*** RECORDED DATA ***

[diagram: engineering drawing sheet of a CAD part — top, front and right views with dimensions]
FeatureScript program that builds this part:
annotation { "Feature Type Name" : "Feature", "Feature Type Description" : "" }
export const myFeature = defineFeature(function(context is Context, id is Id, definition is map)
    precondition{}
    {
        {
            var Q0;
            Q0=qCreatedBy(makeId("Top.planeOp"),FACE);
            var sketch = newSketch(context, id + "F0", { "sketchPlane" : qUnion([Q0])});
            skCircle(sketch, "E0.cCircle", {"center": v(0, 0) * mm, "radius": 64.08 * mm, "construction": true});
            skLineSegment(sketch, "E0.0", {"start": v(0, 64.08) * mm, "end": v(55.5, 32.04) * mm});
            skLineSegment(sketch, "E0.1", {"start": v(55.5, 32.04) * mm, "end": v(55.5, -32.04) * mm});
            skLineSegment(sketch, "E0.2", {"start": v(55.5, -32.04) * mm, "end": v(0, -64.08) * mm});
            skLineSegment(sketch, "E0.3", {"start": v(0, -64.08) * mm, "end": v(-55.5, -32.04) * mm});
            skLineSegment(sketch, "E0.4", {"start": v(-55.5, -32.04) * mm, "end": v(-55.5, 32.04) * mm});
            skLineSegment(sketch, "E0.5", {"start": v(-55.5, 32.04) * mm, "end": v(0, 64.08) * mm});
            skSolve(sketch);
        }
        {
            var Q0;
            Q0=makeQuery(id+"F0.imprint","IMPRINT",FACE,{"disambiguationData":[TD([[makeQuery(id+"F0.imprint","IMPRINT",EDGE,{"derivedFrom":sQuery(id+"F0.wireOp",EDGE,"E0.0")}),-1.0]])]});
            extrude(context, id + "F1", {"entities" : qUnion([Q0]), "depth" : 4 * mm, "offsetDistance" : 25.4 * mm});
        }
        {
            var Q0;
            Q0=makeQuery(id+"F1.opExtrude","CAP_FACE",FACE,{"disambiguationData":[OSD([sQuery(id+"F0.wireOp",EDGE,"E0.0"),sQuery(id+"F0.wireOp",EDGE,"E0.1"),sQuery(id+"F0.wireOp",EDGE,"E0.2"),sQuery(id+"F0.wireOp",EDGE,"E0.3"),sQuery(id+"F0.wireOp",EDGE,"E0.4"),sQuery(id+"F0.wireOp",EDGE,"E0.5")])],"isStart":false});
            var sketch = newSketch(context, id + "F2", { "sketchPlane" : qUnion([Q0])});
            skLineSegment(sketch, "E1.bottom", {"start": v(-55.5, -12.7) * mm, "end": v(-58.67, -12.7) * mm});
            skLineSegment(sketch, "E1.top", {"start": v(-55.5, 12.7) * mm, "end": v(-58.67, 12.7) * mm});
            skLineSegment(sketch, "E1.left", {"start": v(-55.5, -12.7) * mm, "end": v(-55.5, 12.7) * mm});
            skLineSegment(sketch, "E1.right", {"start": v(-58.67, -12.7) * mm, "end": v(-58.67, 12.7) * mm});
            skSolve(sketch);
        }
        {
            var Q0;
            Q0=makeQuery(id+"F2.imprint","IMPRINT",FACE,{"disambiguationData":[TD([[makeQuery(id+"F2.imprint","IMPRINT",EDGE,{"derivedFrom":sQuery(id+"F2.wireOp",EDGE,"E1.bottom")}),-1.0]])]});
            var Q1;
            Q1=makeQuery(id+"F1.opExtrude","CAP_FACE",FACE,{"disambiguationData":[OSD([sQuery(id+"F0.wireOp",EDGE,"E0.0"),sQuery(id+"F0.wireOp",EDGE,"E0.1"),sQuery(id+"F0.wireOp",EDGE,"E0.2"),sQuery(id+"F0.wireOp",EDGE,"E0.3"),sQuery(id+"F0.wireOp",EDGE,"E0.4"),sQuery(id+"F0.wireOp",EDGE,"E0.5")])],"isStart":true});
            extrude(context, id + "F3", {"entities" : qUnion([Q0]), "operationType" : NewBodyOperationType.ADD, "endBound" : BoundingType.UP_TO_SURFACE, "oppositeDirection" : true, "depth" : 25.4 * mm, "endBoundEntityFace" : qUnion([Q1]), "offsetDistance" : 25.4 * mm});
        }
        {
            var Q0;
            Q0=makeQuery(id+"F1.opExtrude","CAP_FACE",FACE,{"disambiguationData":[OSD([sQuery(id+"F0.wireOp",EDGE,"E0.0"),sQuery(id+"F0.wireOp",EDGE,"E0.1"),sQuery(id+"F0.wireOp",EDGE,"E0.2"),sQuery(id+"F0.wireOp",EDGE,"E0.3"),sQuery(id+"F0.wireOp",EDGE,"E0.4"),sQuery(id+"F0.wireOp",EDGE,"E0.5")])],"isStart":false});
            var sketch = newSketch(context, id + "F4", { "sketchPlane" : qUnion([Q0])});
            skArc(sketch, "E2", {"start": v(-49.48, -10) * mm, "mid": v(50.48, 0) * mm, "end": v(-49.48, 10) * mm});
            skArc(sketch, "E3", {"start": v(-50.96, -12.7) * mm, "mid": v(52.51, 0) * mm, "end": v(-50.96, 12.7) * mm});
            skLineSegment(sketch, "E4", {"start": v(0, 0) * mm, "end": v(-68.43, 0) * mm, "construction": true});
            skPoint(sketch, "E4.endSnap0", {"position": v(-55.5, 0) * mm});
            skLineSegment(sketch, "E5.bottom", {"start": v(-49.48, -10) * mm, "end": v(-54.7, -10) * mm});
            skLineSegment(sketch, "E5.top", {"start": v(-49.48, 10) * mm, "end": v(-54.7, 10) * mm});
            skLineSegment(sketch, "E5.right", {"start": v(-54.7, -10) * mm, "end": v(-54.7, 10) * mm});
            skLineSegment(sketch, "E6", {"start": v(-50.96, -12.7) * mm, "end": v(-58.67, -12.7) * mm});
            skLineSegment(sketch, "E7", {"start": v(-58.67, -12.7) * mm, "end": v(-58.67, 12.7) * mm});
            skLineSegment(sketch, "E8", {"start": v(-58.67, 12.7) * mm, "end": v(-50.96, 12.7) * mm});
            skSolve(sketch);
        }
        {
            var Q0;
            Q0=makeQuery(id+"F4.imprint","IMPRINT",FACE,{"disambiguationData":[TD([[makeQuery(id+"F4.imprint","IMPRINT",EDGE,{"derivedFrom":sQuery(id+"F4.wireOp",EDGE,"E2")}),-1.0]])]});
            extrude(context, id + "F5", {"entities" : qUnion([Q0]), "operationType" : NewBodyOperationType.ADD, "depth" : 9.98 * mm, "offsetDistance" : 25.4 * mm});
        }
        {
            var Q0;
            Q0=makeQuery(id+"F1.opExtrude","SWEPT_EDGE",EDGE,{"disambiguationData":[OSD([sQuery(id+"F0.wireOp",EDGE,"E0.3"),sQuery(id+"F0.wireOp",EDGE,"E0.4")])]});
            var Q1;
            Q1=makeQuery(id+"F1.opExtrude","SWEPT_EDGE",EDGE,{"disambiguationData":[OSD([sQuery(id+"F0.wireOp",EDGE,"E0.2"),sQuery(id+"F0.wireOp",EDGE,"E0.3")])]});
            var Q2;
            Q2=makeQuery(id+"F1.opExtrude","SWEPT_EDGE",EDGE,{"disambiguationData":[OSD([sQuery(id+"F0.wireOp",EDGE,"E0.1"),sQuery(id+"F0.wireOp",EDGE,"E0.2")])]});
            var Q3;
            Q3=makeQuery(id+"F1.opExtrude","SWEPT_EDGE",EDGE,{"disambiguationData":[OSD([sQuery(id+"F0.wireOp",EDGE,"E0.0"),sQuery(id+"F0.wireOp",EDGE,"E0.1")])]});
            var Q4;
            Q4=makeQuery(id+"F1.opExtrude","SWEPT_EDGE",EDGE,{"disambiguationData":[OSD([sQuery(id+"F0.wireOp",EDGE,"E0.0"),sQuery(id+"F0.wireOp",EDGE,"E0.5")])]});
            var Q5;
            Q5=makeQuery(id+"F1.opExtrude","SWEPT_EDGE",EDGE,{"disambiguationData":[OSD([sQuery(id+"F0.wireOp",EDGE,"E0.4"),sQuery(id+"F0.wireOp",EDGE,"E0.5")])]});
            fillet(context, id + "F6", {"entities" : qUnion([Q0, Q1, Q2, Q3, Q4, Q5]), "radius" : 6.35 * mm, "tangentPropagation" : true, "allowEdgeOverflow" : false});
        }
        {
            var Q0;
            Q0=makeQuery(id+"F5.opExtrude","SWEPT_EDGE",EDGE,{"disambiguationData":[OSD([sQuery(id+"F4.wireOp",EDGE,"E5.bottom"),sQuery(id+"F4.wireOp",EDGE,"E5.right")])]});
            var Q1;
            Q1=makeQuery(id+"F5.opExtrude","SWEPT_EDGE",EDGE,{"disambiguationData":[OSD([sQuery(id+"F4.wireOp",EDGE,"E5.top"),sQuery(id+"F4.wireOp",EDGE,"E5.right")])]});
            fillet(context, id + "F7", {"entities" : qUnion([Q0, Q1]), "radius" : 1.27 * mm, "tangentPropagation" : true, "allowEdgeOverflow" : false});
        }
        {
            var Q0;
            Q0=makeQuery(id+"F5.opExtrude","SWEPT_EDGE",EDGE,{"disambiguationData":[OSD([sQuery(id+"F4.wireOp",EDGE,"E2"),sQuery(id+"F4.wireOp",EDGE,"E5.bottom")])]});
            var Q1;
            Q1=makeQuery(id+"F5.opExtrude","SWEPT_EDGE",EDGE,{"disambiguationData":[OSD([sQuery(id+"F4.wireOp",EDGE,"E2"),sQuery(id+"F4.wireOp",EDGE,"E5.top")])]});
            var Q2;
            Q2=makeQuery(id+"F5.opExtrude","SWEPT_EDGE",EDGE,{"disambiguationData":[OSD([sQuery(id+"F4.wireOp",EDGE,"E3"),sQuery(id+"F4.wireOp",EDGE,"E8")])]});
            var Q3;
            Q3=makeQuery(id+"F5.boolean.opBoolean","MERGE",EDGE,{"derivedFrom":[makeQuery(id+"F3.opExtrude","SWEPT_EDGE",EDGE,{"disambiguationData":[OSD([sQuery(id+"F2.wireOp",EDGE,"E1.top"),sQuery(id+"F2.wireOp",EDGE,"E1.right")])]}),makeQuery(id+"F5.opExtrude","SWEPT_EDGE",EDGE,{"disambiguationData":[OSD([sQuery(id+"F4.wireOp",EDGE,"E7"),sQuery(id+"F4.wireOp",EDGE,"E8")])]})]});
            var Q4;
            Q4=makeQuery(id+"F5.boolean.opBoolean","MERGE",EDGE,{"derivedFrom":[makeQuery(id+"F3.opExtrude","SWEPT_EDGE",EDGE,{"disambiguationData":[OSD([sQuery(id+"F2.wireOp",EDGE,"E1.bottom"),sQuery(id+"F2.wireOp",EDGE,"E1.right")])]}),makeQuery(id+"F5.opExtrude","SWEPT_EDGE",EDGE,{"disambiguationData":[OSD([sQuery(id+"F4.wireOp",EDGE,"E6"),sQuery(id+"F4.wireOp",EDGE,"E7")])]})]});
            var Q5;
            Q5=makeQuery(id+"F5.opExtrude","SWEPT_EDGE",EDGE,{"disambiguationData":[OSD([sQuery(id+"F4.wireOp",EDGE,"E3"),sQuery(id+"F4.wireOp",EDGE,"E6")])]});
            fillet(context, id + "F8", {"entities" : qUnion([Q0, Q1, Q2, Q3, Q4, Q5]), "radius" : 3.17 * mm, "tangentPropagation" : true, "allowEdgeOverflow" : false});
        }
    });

***
*** RECORDED DATA ***

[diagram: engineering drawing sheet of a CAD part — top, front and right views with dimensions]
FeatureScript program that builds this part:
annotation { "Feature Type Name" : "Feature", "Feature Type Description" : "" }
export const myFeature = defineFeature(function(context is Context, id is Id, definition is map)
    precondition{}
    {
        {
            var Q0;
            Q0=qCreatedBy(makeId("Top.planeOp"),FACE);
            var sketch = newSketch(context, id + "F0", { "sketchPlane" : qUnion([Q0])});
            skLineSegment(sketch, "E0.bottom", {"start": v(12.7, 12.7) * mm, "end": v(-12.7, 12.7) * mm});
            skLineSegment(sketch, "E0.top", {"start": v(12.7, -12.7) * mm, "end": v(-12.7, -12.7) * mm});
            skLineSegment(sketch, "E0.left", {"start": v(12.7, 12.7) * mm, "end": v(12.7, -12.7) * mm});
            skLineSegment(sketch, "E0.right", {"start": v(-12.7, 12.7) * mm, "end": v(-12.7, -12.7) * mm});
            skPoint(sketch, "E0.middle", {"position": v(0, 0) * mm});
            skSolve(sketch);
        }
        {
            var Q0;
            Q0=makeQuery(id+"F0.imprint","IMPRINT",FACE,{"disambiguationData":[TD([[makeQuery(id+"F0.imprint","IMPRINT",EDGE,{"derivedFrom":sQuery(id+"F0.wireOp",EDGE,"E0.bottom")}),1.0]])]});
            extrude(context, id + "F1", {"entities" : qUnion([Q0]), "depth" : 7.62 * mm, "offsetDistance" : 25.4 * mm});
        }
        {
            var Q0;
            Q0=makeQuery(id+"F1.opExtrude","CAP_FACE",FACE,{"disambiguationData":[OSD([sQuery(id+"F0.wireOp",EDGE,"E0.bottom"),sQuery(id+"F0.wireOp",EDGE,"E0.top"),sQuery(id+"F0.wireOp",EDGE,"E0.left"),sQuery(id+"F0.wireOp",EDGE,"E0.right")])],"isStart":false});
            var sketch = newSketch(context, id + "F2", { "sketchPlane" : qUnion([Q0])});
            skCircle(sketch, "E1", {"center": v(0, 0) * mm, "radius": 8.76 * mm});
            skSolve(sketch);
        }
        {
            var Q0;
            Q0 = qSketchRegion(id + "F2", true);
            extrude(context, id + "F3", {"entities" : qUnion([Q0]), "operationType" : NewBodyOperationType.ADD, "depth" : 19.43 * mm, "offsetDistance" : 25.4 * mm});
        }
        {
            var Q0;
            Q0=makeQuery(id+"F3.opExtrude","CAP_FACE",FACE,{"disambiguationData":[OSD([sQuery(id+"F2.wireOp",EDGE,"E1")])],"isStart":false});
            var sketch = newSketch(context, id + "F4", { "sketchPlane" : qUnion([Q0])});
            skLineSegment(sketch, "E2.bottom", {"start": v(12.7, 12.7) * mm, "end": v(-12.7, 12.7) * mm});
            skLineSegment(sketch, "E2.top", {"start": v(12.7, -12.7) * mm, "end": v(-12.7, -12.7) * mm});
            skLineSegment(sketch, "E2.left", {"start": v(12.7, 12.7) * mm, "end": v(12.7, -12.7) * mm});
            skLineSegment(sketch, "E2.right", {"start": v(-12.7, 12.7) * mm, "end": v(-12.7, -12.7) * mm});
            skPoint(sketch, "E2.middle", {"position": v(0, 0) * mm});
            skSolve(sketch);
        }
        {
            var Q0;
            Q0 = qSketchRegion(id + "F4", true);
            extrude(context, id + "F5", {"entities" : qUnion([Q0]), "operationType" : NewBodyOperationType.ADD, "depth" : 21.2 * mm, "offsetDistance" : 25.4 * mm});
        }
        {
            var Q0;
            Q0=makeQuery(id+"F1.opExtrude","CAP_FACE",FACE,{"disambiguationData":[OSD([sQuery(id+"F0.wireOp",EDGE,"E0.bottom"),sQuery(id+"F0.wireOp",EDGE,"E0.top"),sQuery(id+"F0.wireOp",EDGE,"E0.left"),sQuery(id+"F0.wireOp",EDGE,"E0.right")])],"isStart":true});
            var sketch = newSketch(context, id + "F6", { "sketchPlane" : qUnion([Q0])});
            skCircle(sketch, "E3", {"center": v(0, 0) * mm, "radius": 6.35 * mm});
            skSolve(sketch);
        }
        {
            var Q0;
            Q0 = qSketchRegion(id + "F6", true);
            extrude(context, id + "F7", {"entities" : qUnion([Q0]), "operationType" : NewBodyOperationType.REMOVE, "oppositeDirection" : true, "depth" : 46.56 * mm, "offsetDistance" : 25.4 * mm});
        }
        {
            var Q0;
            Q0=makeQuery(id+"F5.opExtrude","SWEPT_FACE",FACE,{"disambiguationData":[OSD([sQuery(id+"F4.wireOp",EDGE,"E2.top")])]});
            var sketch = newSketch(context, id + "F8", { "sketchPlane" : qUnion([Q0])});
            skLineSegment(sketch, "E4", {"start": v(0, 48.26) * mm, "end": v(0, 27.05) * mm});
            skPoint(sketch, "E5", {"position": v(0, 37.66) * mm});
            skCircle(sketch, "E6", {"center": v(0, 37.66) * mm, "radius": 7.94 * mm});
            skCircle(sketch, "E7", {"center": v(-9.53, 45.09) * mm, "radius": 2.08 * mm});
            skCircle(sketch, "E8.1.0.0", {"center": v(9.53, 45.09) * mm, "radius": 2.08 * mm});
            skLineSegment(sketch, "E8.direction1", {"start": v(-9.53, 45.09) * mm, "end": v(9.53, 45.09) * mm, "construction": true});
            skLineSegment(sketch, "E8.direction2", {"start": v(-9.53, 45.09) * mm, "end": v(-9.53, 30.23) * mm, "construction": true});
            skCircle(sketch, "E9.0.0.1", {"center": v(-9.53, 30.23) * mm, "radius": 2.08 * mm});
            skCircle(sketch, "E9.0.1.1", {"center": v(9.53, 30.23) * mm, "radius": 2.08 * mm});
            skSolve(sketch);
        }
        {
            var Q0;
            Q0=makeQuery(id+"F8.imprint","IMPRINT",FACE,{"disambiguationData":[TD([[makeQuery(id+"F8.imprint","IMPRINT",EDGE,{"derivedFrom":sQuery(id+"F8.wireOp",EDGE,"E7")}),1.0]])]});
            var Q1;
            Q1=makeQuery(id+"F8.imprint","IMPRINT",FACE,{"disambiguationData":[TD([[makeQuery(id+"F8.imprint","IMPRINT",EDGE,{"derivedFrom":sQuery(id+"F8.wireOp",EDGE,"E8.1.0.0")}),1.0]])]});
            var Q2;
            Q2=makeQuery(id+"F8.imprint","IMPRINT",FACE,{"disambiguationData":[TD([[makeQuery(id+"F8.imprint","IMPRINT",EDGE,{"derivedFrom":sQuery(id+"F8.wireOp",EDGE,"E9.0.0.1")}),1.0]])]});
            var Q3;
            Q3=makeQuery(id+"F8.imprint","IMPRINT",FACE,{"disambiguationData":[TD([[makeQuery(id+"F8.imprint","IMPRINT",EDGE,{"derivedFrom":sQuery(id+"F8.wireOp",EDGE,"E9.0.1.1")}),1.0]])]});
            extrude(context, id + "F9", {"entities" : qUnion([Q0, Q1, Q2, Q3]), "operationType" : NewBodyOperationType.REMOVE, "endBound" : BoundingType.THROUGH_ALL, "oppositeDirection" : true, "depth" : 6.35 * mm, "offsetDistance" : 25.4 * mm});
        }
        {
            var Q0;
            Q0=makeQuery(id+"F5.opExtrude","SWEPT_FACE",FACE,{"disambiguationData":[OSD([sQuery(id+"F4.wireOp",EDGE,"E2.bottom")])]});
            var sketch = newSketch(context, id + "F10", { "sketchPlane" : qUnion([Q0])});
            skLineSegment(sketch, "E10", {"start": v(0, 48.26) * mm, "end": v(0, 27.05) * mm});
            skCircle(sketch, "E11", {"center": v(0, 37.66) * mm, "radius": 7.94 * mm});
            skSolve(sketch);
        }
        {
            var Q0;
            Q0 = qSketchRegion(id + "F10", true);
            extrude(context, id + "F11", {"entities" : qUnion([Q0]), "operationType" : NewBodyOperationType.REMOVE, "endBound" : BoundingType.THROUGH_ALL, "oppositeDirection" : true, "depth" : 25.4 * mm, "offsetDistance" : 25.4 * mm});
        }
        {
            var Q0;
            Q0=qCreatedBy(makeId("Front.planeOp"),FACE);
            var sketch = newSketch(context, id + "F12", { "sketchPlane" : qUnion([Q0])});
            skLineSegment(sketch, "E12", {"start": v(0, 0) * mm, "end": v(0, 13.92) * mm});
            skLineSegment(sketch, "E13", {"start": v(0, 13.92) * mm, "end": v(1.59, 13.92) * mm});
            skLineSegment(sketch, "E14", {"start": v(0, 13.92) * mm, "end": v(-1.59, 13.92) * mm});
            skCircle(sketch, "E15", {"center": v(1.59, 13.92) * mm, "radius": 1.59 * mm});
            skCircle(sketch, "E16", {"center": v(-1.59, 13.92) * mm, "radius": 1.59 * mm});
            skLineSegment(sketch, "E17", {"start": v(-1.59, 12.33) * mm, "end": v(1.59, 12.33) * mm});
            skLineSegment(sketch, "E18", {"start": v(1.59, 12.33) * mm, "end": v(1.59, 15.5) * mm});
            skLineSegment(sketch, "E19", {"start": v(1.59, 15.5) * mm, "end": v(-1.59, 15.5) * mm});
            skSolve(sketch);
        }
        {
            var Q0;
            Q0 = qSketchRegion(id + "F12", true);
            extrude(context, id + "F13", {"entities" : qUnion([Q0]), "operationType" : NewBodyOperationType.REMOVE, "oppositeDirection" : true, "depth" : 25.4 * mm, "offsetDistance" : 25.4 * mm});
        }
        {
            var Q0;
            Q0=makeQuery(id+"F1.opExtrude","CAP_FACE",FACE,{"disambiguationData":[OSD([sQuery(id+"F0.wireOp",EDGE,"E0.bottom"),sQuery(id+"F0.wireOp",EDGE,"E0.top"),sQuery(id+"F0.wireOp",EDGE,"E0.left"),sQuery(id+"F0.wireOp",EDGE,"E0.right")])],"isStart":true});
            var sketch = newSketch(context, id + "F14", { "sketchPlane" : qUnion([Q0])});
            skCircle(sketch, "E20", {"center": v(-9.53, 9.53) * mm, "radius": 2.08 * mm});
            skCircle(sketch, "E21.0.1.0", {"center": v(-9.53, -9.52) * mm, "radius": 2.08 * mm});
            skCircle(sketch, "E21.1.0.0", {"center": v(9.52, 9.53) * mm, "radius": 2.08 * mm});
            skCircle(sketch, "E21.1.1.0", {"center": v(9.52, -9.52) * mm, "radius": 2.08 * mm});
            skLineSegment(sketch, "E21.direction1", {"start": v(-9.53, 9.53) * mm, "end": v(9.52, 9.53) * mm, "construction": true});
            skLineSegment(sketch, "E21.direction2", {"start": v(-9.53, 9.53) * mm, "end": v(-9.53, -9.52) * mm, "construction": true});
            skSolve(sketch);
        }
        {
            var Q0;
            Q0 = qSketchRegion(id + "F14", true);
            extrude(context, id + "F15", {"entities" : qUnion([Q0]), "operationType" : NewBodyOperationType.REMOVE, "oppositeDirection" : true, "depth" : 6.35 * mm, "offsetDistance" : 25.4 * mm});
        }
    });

***

# WHAT YOU SHOULD DO
Identify every line in the rows above that contains the string "allowEdgeOverflow", and copy each of those lines.

# FINAL ANSWER
            fillet(context, id + "F6", {"entities" : qUnion([Q0, Q1, Q2, Q3, Q4, Q5]), "radius" : 6.35 * mm, "tangentPropagation" : true, "allowEdgeOverflow" : false});
            fillet(context, id + "F7", {"entities" : qUnion([Q0, Q1]), "radius" : 1.27 * mm, "tangentPropagation" : true, "allowEdgeOverflow" : false});
            fillet(context, id + "F8", {"entities" : qUnion([Q0, Q1, Q2, Q3, Q4, Q5]), "radius" : 3.17 * mm, "tangentPropagation" : true, "allowEdgeOverflow" : false});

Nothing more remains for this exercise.